CQ TODAY ONLINE NEWS
– CONGRESSIONAL AFFAIRS
Feb. 26, 2009 – 2:53 p.m.
Senate Democrats Say End Is Near for Coleman
By Kathleen Hunter, CQ Staff
Senate Democratic leaders said Thursday that they see a light at the end of the tunnel in the protracted Minnesota Senate race and expressed confidence that Democrat Al Franken would fill the vacant seat in a matter of weeks.
“The projections — and they’re not locked in — are that this should all be finished by the very beginning of April,” said New York Sen. Charles E. Schumer , who headed the Senate Democrats’ campaign efforts during the 2008 cycle.
A three-judge panel in Minnesota is currently refereeing Republican Norm Coleman’s attempt to have enough ballots counted in his favor to erase a 225-vote margin of victory that a state canvassing board awarded to Franken in January. But Coleman has suffered a series of setbacks in the trial.
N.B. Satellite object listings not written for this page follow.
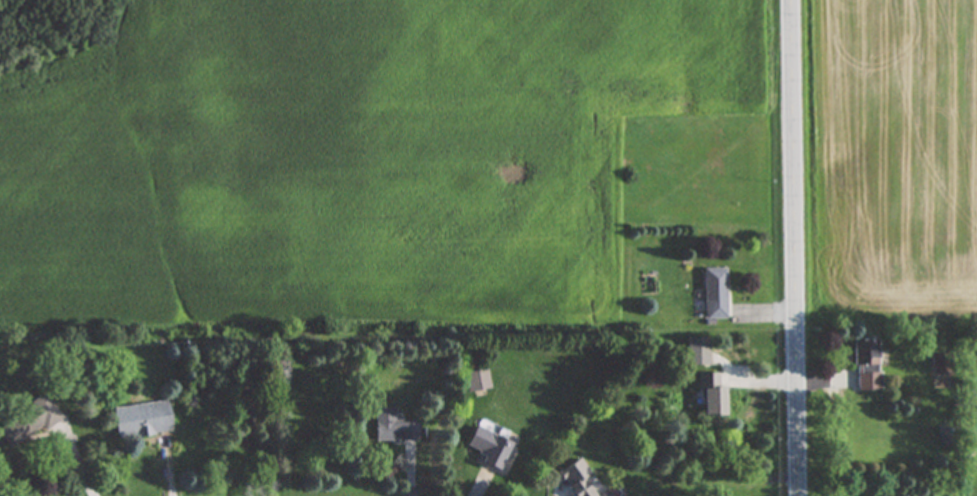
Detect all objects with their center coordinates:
road: (793, 247)
building: (714, 294)
building: (697, 351)
building: (939, 364)
building: (867, 365)
building: (477, 380)
building: (712, 394)
building: (142, 419)
building: (29, 420)
building: (393, 426)
building: (487, 445)
building: (577, 478)
building: (606, 494)

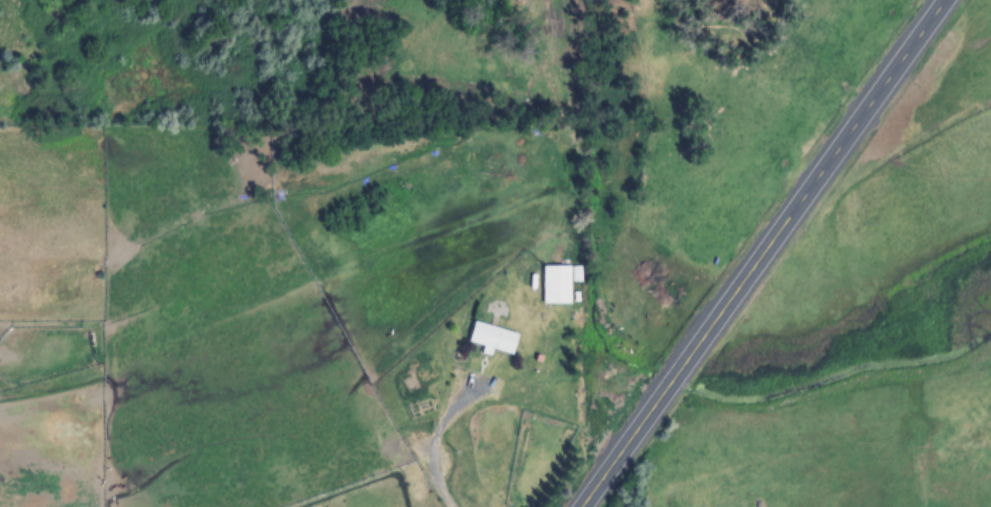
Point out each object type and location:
crop: (495, 253)
road: (759, 253)
building: (555, 285)
building: (491, 338)

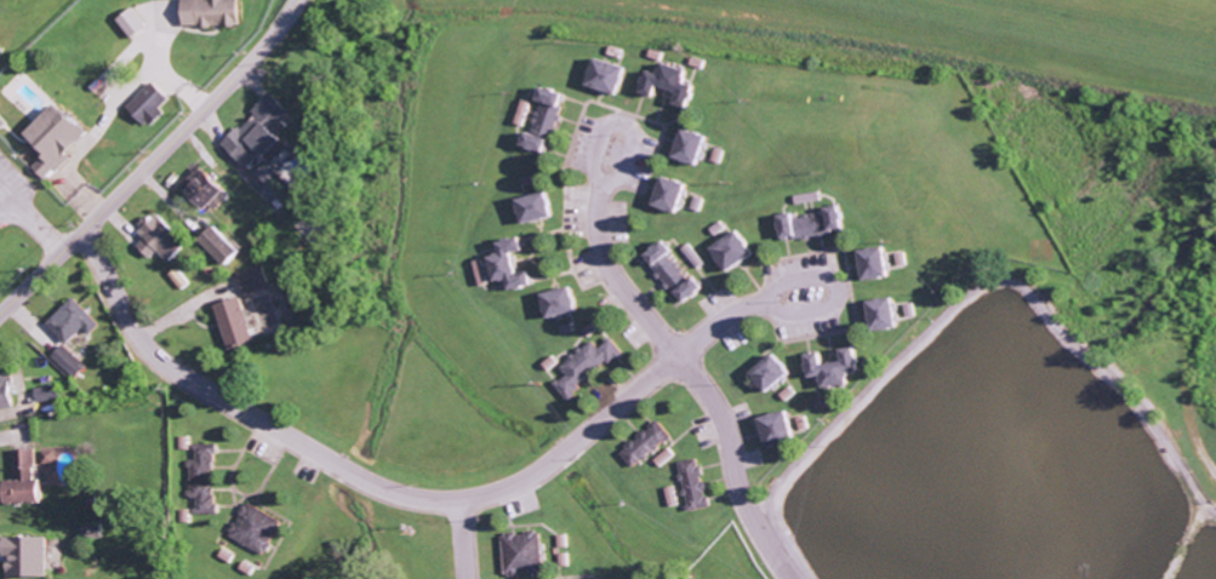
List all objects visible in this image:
building: (214, 13)
building: (134, 23)
building: (614, 76)
building: (677, 83)
building: (151, 104)
building: (548, 118)
building: (3, 122)
building: (266, 129)
building: (56, 139)
building: (698, 146)
road: (154, 158)
building: (212, 191)
building: (677, 194)
building: (543, 207)
building: (818, 222)
building: (162, 240)
building: (227, 245)
building: (740, 251)
building: (879, 263)
building: (510, 266)
building: (679, 273)
building: (258, 279)
building: (567, 301)
building: (889, 314)
building: (74, 321)
building: (241, 322)
building: (69, 361)
building: (589, 366)
building: (840, 367)
building: (777, 373)
road: (689, 376)
building: (7, 390)
building: (49, 394)
building: (783, 429)
building: (648, 444)
building: (666, 457)
park: (992, 465)
building: (32, 475)
building: (206, 481)
building: (696, 482)
road: (401, 489)
building: (258, 528)
road: (463, 537)
building: (524, 553)
building: (29, 557)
“We’re very confident,” Schumer said. “We keep gaining.”
Majority Leader Harry Reid , who has repeatedly declared Franken the winner but has stopped short of trying to seat him as Coleman has continued his legal appeals, said Coleman should concede.
“There’s going to come a time when Coleman’s going to have to recognize that he’s lost — he’s lost this election,” Reid said. “This should have been over a long time ago.”
Reid urged Coleman to “have a five-minute conversation” with Nevada GOP Sen. John Ensign , noting that in 1998 Ensign conceded a close race to Reid that was decided by less than 500 votes. Unlike Coleman, Ensign, who chaired the National Republican Senatorial Committee in the 2008 cycle, did not throw the close race into the state court system.
Coleman, now a consultant and strategic adviser for the Republican Jewish Coalition, attended the Senate GOP’s weekly policy lunch this week and expressed confidence that he would be deemed the winner. But Schumer said the former one-term senator was “getting a little bit desperate.”
“The people of Minnesota are very fair people, and they’ll grant him appeals,” Schumer said. “But sooner or later this is going to come to an end.”
Ensign said Coleman’s challenges are “the right thing to do.”
“I stand firmly behind Norm Coleman and his efforts to ensure a fair election and I look forward to having him back in the Senate when the election contest is completed,” Ensign said.




Comments
Give it up Coleman, you lost.Take your ball and go home, we don't want you in Minnesota politics anymore. Go back to New York.
1. Given the fact that MN has a glaringly larger pool of eligible voters that NV the less-than-500-vote-margin comparison seems a bit obtuse. 2. By choosing to follow the Gore model of 2000 rather than the Nixon model of 1960 (yes, both presidential races, at least to this day, indeed remain controversial) Coleman may have irreparably wrecked any chance of resurrection in elective politics anywhere, even in his adoptive Gopher / "North Star" State or native Empire State.